# START OF Given text

What's your favorite Star Trek series and movie.

I would have put next gen up there but there were too many annoying characters - this means you, Wesley Crusher. That said, "Shaka, when the walls fell" was pretty good. In some respects (and this is from someone who hasn't seen all the episodes), the Voyager series was pretty good, introducing interesting new aliens and characters and situations, and boldly going where no woman has gone before. I found the Doctor a more credible AI than Data. And of course there was Seven of Nine. STOS evokes a sentimental attachment, but Shatner's acting, revisited as an adult, seemed subpar and verging on self-parody. Not being a hardcore Trekkie, I haven't seen DS9 or some of the other series, though I've seen samples. I hear some are pretty good.

Live long and prosper.
 
What's your favorite Star Trek series and movie?

Never re-watched any of the movies, so I take that as being lukewarm about the whole lot. Series wise...

# END OF Given text
# START OF Extracted information

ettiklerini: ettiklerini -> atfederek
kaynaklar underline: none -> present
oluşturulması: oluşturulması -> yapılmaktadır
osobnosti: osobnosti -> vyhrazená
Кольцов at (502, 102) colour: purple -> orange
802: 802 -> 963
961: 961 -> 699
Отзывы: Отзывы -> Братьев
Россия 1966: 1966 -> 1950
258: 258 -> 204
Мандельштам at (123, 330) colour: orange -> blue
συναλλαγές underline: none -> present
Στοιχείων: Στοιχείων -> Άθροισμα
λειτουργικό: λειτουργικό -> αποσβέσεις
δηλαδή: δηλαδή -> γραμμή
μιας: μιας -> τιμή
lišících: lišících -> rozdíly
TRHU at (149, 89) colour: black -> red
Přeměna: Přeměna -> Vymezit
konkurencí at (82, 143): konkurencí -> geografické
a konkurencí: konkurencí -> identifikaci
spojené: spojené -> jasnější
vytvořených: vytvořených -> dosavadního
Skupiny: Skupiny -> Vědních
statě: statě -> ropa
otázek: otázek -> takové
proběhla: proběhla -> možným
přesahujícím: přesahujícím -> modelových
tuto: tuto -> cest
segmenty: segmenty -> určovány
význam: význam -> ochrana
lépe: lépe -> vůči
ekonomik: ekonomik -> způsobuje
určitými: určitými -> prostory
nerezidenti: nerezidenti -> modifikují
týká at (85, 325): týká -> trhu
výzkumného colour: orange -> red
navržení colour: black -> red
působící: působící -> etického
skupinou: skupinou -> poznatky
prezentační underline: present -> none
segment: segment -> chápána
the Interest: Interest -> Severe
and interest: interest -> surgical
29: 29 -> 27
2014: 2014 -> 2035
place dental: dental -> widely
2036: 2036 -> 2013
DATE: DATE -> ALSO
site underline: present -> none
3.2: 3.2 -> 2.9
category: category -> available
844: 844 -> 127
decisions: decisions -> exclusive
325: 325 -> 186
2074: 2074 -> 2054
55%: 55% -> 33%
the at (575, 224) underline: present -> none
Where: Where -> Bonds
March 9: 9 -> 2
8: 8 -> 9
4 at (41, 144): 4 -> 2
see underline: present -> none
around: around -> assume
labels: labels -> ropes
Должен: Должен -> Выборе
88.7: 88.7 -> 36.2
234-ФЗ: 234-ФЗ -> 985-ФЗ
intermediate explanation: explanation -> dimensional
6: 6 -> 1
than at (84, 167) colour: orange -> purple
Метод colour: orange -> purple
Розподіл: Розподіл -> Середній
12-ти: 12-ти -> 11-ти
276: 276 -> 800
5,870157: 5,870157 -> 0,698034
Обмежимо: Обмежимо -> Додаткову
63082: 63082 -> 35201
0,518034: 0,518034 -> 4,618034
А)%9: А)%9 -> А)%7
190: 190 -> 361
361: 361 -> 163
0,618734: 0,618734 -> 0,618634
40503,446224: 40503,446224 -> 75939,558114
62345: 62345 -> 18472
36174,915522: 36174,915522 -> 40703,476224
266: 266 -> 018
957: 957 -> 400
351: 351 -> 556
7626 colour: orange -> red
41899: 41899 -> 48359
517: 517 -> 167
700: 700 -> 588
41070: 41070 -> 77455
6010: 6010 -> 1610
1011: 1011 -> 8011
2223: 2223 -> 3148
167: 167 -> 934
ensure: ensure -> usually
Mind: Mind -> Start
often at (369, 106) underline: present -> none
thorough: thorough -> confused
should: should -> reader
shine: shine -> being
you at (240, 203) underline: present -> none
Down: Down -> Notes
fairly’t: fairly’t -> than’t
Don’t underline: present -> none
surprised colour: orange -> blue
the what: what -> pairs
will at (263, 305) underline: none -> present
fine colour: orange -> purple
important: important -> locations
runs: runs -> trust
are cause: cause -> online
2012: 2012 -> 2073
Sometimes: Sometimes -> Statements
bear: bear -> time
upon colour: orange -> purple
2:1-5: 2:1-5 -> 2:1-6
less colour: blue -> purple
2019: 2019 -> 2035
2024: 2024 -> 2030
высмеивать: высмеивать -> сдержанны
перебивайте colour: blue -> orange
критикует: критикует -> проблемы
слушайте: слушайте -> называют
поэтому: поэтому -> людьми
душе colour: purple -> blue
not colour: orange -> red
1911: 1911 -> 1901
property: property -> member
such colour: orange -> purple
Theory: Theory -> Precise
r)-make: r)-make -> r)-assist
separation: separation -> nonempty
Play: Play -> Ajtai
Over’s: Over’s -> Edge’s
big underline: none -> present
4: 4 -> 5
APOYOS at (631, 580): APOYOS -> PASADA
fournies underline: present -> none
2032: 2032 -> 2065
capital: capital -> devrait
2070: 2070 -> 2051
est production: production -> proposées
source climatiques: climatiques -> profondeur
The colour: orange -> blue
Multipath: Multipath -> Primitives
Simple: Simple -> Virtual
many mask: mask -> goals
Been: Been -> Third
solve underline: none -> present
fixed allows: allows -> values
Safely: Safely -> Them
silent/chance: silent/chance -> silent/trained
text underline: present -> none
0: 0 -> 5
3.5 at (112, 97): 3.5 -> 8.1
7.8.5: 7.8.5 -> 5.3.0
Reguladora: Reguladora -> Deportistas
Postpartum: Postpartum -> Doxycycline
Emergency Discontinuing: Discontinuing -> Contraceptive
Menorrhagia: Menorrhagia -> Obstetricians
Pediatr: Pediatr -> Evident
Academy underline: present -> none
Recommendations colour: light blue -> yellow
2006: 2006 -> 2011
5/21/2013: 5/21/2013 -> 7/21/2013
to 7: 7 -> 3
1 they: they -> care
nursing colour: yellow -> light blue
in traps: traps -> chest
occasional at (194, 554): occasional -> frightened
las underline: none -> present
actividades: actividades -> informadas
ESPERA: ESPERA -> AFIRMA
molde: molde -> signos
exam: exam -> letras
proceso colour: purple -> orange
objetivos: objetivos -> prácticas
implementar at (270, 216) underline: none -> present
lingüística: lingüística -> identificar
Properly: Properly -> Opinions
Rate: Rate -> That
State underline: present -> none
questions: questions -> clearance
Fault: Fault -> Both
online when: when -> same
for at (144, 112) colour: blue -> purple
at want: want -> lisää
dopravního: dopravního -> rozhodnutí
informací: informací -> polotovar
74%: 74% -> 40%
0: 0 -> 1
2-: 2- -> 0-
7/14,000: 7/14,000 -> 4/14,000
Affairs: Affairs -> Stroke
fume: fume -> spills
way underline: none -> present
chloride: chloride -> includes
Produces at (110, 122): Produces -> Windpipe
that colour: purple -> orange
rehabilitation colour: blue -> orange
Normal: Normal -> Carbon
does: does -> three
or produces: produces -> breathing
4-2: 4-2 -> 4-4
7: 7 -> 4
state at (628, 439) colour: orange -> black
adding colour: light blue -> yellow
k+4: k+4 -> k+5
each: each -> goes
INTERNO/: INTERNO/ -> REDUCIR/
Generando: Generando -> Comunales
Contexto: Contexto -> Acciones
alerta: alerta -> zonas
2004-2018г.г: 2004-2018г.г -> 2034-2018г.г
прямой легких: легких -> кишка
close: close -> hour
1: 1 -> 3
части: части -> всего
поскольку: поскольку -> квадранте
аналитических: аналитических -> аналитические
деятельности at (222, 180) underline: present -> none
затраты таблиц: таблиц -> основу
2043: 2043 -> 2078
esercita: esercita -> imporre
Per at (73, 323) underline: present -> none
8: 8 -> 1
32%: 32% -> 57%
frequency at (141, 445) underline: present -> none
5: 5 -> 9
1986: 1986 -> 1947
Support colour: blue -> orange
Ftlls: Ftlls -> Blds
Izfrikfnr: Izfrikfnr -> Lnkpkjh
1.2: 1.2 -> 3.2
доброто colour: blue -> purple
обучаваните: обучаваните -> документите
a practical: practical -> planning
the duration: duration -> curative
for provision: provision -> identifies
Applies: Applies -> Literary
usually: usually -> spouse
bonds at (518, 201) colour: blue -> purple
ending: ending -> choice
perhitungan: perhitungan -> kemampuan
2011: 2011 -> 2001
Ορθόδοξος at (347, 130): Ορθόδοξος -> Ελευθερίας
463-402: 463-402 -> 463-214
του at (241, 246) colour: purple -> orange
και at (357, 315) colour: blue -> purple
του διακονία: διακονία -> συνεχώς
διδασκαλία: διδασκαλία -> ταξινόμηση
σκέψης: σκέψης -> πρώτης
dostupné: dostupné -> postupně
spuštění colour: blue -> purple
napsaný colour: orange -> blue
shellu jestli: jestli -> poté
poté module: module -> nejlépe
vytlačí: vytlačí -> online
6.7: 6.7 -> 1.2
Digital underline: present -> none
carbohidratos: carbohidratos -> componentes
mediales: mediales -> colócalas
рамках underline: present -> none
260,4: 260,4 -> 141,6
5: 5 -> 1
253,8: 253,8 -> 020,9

# END OF Extracted information

■ Exercise objective
Please answer from the Star Trek post: which character does the writer find a more credible AI than Data?

■ Problem solution
The Doctor, from the Voyager series.